If Oz support evaporates this year, it can come forward again, Ballou says. “Just as it has many times over the course of the last decade,” he says. “There is a saying down here: ‘It ain’t ever dead.'”
The project may take even longer to get off the ground. On March 30, the 250-member Taxpayers Opposed to Oz (TOTO) filed suit in federal court in Kansas City, Kan., against the GSA. The citizens group wants the GSA to follow its own regulations in transferring the land to Oz, a process they say has been clouded by behind-closed-door negotiations between Oz officials and the government.
The group alleges the GSA did not follow the National Environmental Protection Act in assessing pollution on the Sunflower site, the extent of which remains undetermined, even by U.S. Environmental Protection Agency and GSA officials.

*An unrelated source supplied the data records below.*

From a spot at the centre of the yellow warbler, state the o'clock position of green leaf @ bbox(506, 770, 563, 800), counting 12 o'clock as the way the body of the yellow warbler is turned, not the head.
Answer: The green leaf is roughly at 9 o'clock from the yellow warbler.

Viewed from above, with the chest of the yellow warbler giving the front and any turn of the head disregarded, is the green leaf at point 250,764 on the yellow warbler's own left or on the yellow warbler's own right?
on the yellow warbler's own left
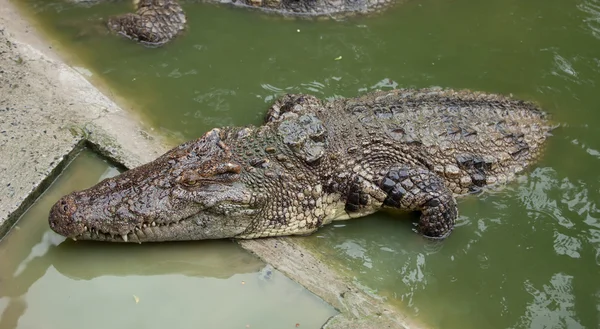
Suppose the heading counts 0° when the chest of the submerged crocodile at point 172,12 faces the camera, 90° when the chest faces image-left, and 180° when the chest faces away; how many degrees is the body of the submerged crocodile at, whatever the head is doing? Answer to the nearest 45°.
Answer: approximately 90°

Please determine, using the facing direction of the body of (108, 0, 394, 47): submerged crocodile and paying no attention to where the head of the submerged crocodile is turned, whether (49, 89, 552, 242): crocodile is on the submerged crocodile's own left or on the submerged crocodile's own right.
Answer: on the submerged crocodile's own left
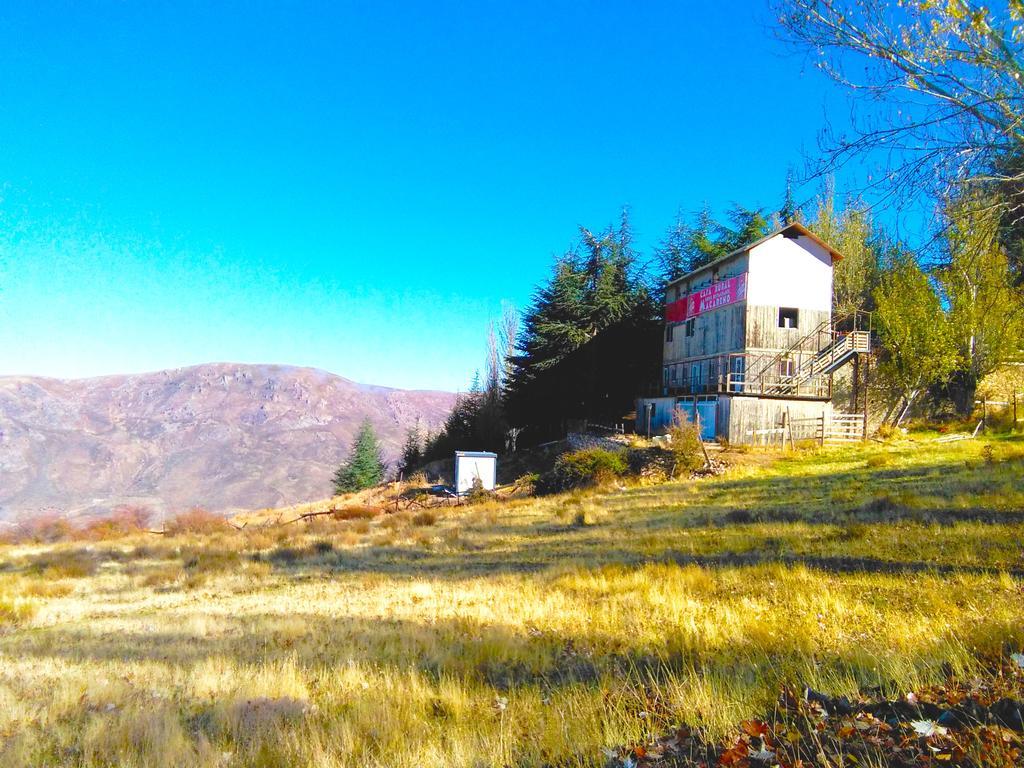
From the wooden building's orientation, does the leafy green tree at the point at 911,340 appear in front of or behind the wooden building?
behind

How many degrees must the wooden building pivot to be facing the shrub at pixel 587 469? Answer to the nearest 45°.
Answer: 0° — it already faces it

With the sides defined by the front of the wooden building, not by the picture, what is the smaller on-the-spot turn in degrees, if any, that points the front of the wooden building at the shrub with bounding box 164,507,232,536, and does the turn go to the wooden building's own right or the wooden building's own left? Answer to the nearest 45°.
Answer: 0° — it already faces it

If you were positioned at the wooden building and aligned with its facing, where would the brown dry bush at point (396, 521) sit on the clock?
The brown dry bush is roughly at 12 o'clock from the wooden building.

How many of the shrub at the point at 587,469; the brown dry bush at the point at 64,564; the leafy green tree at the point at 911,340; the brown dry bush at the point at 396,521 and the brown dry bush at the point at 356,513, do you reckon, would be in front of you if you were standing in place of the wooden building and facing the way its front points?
4

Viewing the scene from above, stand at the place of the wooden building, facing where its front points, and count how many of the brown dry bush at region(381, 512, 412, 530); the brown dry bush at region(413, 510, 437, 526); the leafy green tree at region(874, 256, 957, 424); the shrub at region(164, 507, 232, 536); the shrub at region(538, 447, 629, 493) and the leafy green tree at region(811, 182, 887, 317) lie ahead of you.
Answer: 4

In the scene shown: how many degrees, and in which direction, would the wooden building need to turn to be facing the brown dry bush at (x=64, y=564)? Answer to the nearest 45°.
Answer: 0° — it already faces it

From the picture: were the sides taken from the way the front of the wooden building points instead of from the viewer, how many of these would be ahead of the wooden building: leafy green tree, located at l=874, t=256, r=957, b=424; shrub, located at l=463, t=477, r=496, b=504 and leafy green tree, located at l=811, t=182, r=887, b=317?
1

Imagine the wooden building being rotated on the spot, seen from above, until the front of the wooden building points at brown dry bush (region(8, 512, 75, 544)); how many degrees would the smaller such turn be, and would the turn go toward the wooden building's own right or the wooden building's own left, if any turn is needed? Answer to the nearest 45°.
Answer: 0° — it already faces it

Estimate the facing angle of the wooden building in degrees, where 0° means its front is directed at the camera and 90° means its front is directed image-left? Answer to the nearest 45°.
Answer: approximately 45°

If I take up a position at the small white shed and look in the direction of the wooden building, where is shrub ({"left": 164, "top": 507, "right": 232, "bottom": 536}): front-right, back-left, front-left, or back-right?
back-right

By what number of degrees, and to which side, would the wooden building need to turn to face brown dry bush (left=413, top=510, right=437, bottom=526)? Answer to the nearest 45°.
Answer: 0° — it already faces it
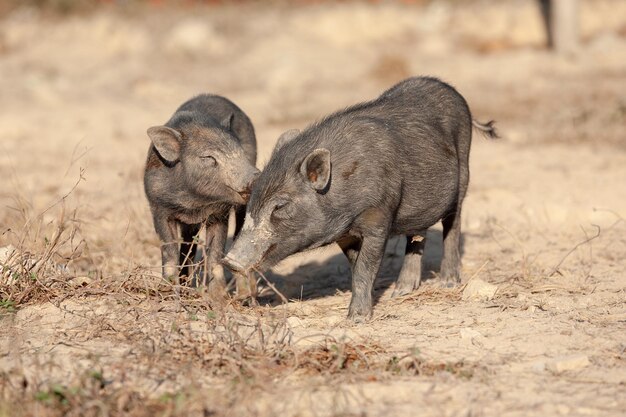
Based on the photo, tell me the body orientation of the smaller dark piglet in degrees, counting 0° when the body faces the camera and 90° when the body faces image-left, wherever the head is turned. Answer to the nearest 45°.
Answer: approximately 0°
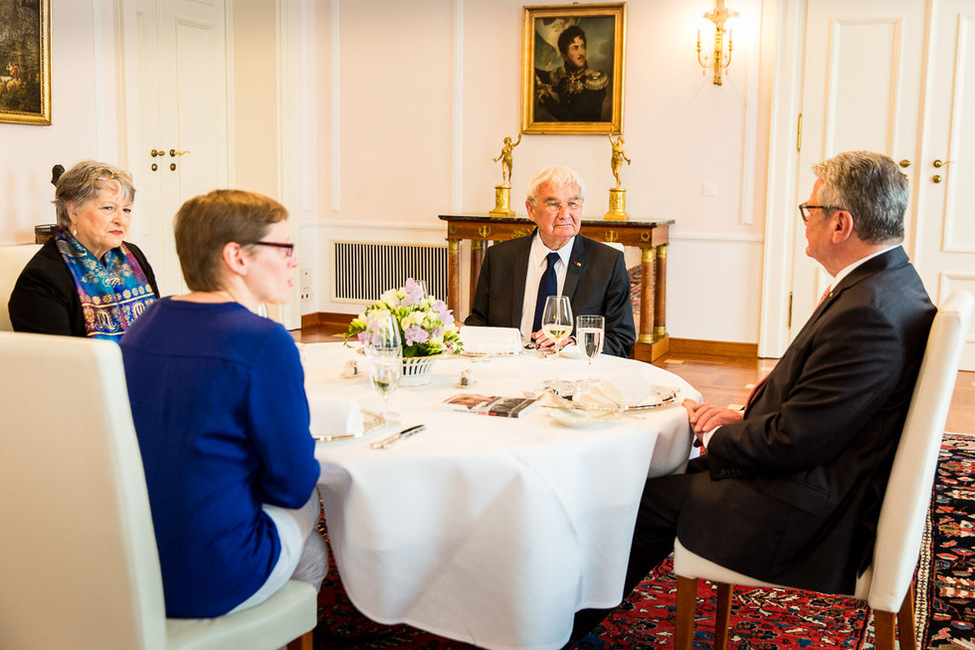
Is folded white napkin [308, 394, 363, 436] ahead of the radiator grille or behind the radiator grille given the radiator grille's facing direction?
ahead

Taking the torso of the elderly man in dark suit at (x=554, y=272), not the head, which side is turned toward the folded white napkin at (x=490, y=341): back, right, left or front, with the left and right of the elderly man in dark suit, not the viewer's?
front

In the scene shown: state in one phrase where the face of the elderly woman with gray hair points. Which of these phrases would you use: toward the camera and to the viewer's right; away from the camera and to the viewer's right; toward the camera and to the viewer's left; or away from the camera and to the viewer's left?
toward the camera and to the viewer's right

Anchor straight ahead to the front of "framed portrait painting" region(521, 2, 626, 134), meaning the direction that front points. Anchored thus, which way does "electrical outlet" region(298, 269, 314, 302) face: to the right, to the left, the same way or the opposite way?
the same way

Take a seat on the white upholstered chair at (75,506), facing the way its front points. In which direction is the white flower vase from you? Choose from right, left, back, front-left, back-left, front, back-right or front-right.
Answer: front

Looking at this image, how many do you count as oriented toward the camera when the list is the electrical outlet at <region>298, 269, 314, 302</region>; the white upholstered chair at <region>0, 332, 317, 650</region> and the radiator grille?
2

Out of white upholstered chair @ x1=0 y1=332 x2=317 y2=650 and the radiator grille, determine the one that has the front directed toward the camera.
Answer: the radiator grille

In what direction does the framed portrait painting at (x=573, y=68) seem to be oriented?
toward the camera

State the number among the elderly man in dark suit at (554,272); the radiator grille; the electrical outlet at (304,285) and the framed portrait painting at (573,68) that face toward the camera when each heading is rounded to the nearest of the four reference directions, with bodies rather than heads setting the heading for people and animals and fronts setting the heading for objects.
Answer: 4

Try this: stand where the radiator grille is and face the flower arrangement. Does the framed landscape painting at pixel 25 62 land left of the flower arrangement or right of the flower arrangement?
right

TOTO says the government’s environmental assessment of the site did not consider impacts the transfer would have outside the site, including building infrastructure to access the site, possible air and water pollution, and development of the area around the site. The group also says GSA violated the National Historic Preservation Act (NHPA). Only 6.9 percent of the property has been assessed under the NHPA. More than 90 homesteads, three town sites, and Native American cultural and archaeological sites are known to exist on the site. The Oregon and California National Historic trails also cross the property.
As wrangling over Oz continues, Kory divides his time between Kansas City and Los Angeles. “For better or worse,” he says, “the design industry in theme parks is in L.A. That is where the venture capital financing is. When we have the park plans, we will move the entire company to Kansas City. I look forward to moving as soon as we get approval of the transaction.”